ACTIVITY LIST ->
a) Answer these questions from the passage about BPL.
(i) What class of Amateur Radio Operator does the writer say they are?
(ii) To which country will tech support calls be shunted?
(iii) What problem does BPL solve?
b) Rewrite the part of the passage about BPL that opens with the words containing "The electric companies" and closes with "back into vogue!", putting "semaphore" in place of "Morse Code".
c) Decide whether each statement agrees with the passage about BPL. Answer yes or no and quote the words that settle it.
(i) The electric company pays for new radios and antennas for aircraft.
(ii) Most power providers made very bad investment choices in the dot-com boom.
(iii) The vendors of BPL equipment are unaware of the problems it will create.

PASSAGE TO READ ->
═══

The electric companies get to externalize all the secondary costs.
If every aircraft and every control tower and every radar control center in the world has to get brand new microwave radios, navigation instruments, and antennas the electric company doesn't pay for that! Of course, the utility company executives won't even allow themselves to think about the dead, burnt bodies that this (excuse the pun) power grab might cause.
All those years of struggle and hard work will pay big dividends, now that the Morse Code I learned is coming back into vogue!
Speaking as an Extra (ahem) class Amateur Radio Operator, I can attest to the superior intelligence, natural good looks, and Savoir Faire of we (ahem) elites.
Those of you - and you know who you are - whom did not put in the effort to raise your code speed to the level required by we Olympians will now sit on the sidelines, moaning and lamenting the opportunities you had and did not pursue.
On the other fist (pun inteneded), we of the upper crust will join our brothers in the new Telegraphers' Union and offer our services to desparate fumble-fingered cell users on every streetcorner.
BPL is an attractive technology for the only reason that the MBA's understand: it solves the nasty, "last mile" problem, i.e., it relieves them of the need to pay all those expensive, well paid, well covered, and well trained technicians to visit their customers' homes. It's the next best thing to the "virtual corporation" that has been the MBA's wet dream for years.
Cable and the Baby Bells are the only other outfits with connections already in the home, and BPL competes solely on the basis of low installation costs: they'll send you a modem in the mail, shunt your tech support calls to India, and do everything possible to avoid providing any customer service. Since most power providers made very bad investment choices in the dot-com boom, they're looking at BPL to keep them out of receivership. In other words, they think of BPL as "free money" that doesn't require them to pay their (unionized) workers any overtime, and which relieves them of the oh-so-unpleasant task of admitting the corner that their greed painted them into.
As for the vendors of this equipment, they're fully aware of the problems BPL will create, the costs that their customers will incur after installation, and probably of the lives it will cost. They don't care: this travesty can't go forward unless the government is for sale, and the coming elections will cure that problem, so they're in a hurry and they're desperate to cash in now.

═══

DATASET CONTENT ->
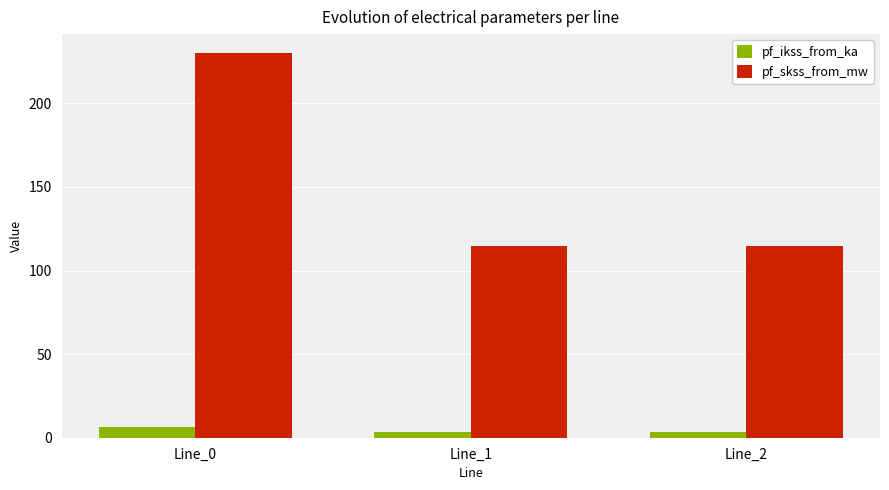

Which series has the widest spread of values?

pf_skss_from_mw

═══

RESPONSES PER TASK ->
a)
(i) Extra class
(ii) India
(iii) The "last mile" problem

b)
The electric companies get to externalize all the secondary costs.
If every aircraft and every control tower and every radar control center in the world has to get brand new microwave radios, navigation instruments, and antennas the electric company doesn't pay for that! Of course, the utility company executives won't even allow themselves to think about the dead, burnt bodies that this (excuse the pun) power grab might cause.
All those years of struggle and hard work will pay big dividends, now that the semaphore I learned is coming back into vogue!

c)
(i) No: "the electric company doesn't pay for that!"
(ii) Yes: "most power providers made very bad investment choices in the dot-com boom"
(iii) No: "they're fully aware of the problems BPL will create"